Jean-Pierre Temmerman °1957 Leoplodstad, Congo
currently lives and works in Antwerp, Belgium
PLUS ONE presents Rashomon, a solo exhibition of Belgian artist Jean-Pierre Temmerman (1957).
The exhibition reveals previously unseen works from the past 15 years — both small, intimate watercolour paintings and large, monumental works.
The idyllic, dreamy works Temmerman makes on small pieces of paper recall nature and landscape scenes. A large spectrum of often oxidized shades of green and brown predominate the works.
Time is an important factor as it often takes more than 10 years before the works get their mysterious depths and oxidized colours. The result of a long and patiently executed process. By strongly enlarging some of these smaller watercolour paintings, Temmerman is creating (monu)mental landscapes that invite the viewer to watch, dream and travel in the mind.
The enlargement results in powerful yet sensitive works.
‘Rashomon’, the title of the exhibition, is referring to the 1950’s cult film by the Japanese director Akira Kurosawa.
The main protagonists in this film are providing alternative, self-serving and contradictory versions of the same incident.

*Excerpted data:*
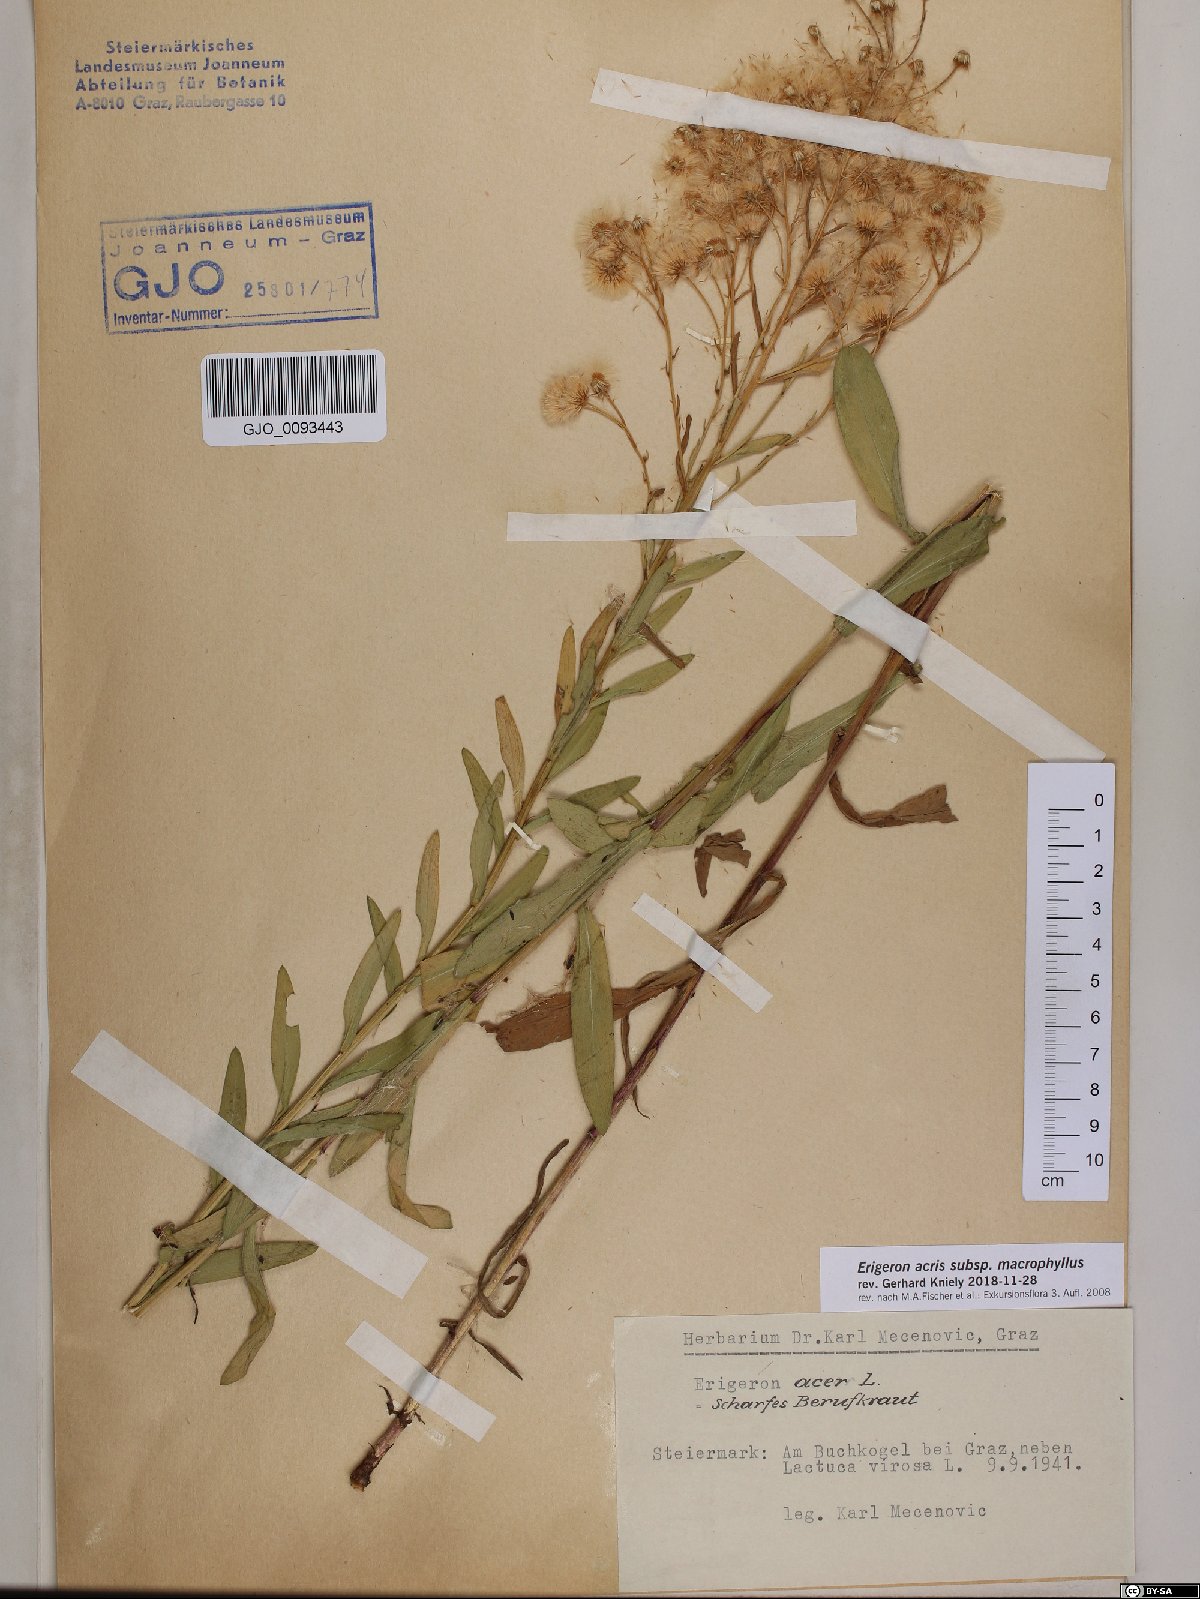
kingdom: Plantae
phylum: Tracheophyta
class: Magnoliopsida
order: Asterales
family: Asteraceae
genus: Erigeron
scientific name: Erigeron macrophyllus
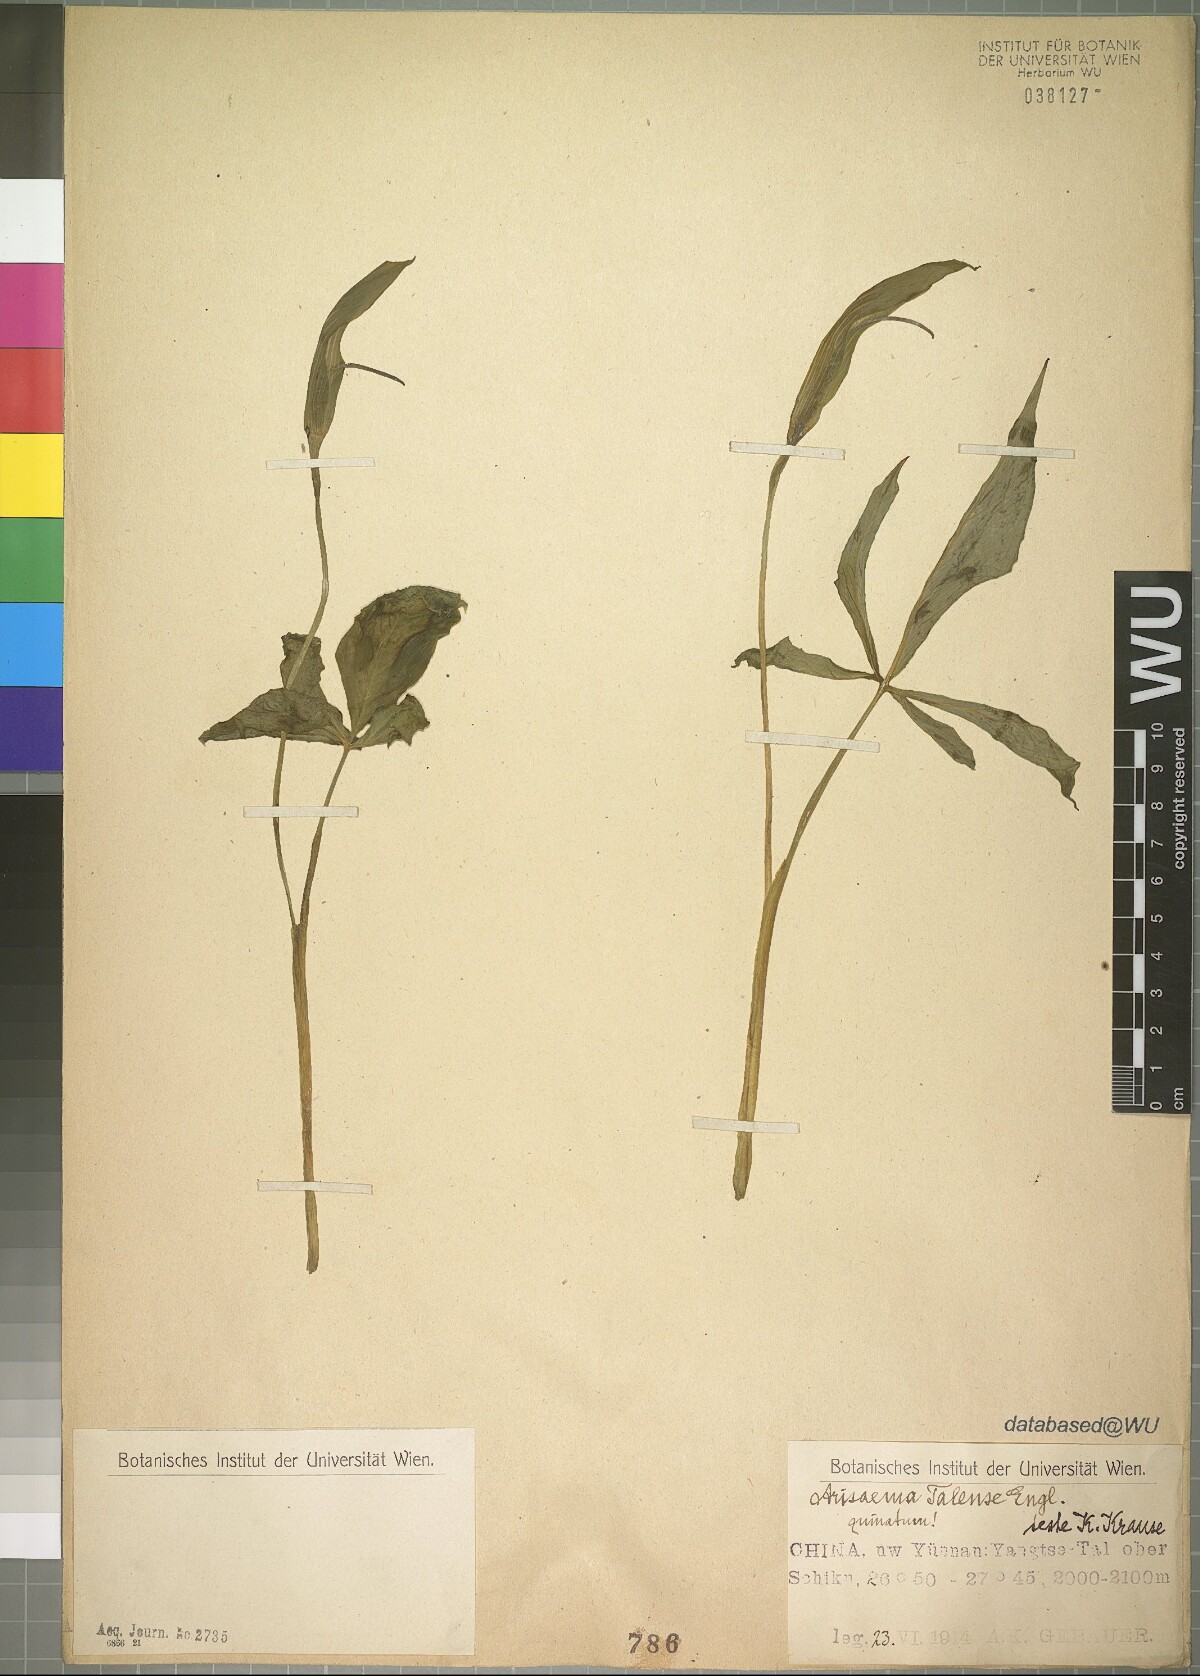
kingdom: Plantae
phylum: Tracheophyta
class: Liliopsida
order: Alismatales
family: Araceae
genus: Arisaema
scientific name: Arisaema lichiangense
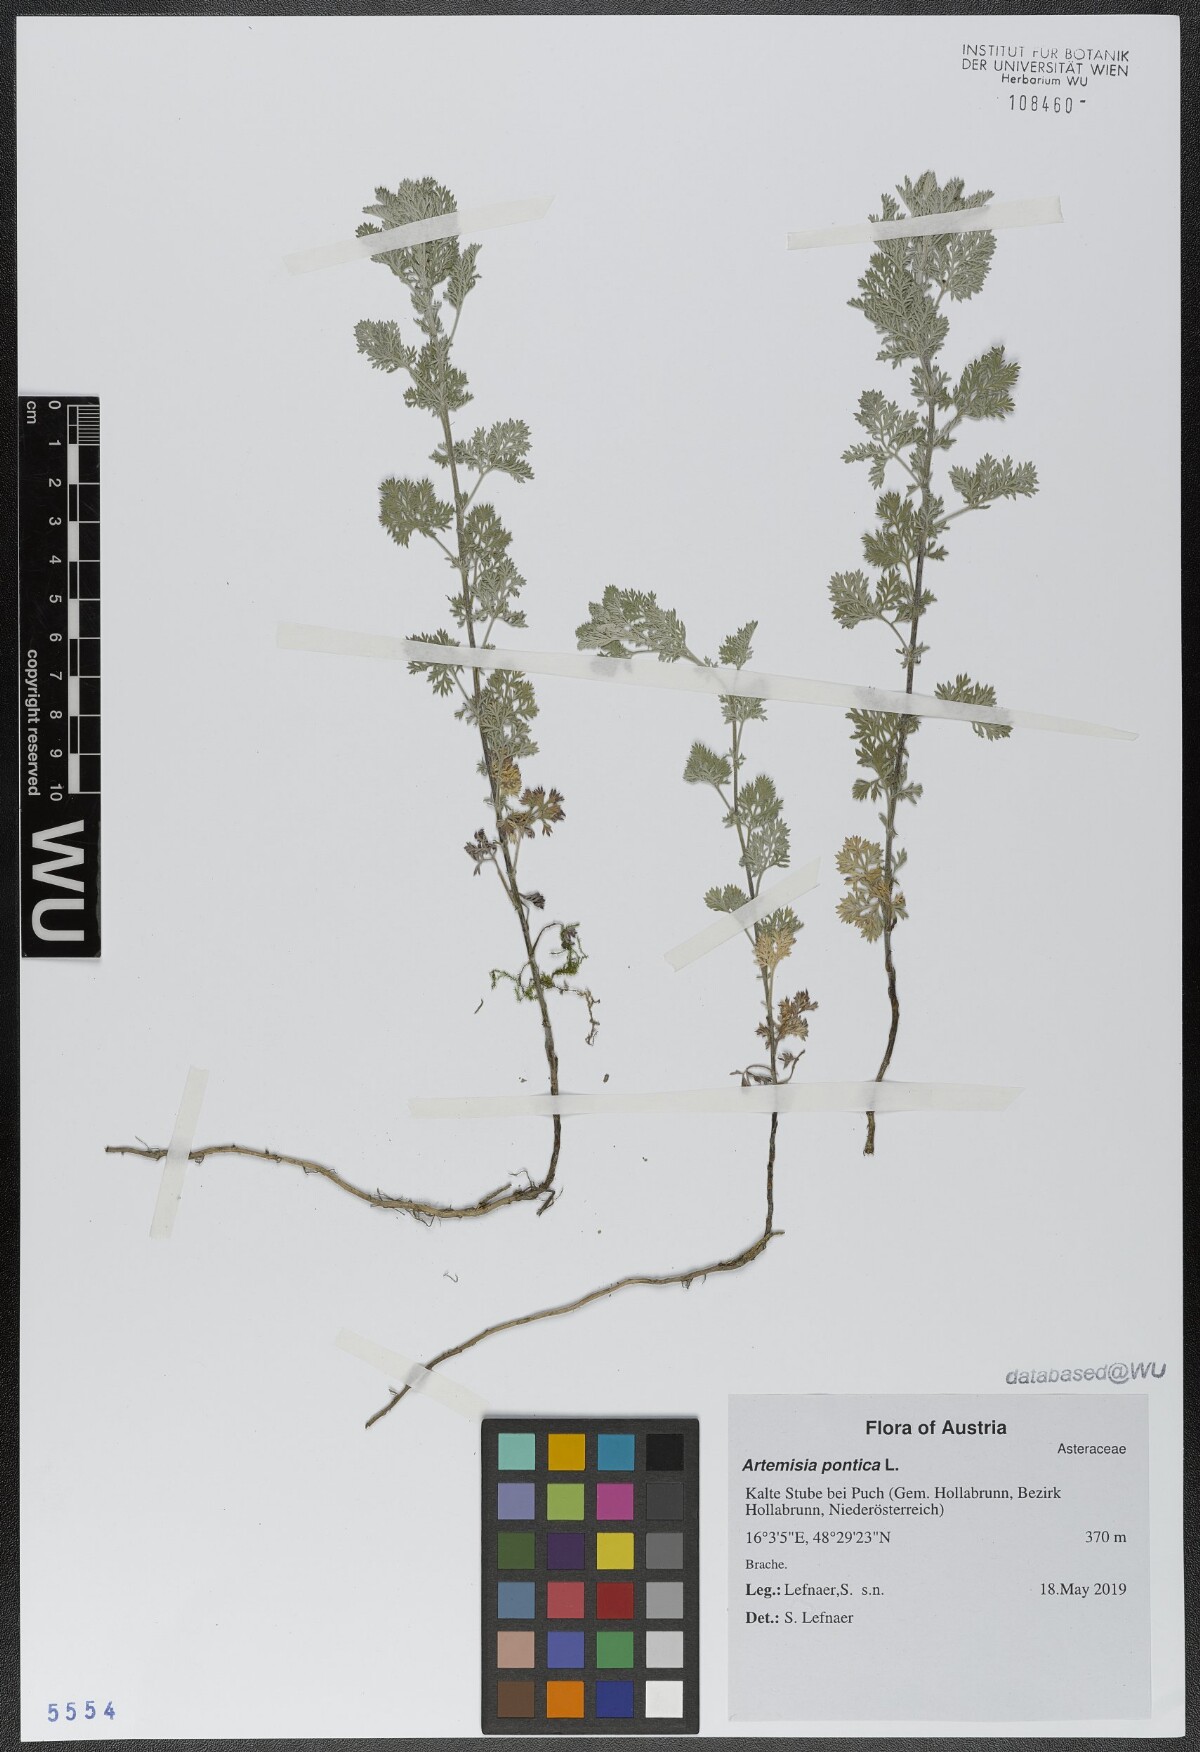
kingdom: Plantae
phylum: Tracheophyta
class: Magnoliopsida
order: Asterales
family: Asteraceae
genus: Artemisia
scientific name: Artemisia pontica
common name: Roman wormwood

*Prompt A:*
Answer these questions from the exhibition text on Jean-Pierre Temmerman, one line each:
(i) The previously unseen works in the exhibition come from how many past years?
(ii) Which shades predominate in his small works on paper?
(iii) Who directed the film that the exhibition title refers to?
*Prompt B:* Write what comes next in the exhibition text on Jean-Pierre Temmerman, beginning after its final sentence.

*Output A:*
(i) The past 15 years.
(ii) Often oxidized shades of green and brown.
(iii) The Japanese director Akira Kurosawa.

*Output B:*
The film suggests not only that the absolute, objective truth does not exist, but also provides a prominent role to nature, as does Temmerman. Nature never judges and considers all life as equal. The fascination for the two faces of nature - both romantic and brutal - is omnipresent in the work of Temmerman.
Although the exhibition presents new work, the watercolours bear the unmistakable stamp of Temmerman. Again they can be defined as "mental landscapes": works that are the result of intellectual and emotional reflections, of reality and abstraction. Works that can both lead to harmony or chaos. All images are part of a larger whole, but also of a greater, never-ending movement, a film of successive sequences. In this way stories appear, not with a beginning and an end, but with open structures.
We could say that, after a long absence, artist Jean-Pierre Temmerman is finally back!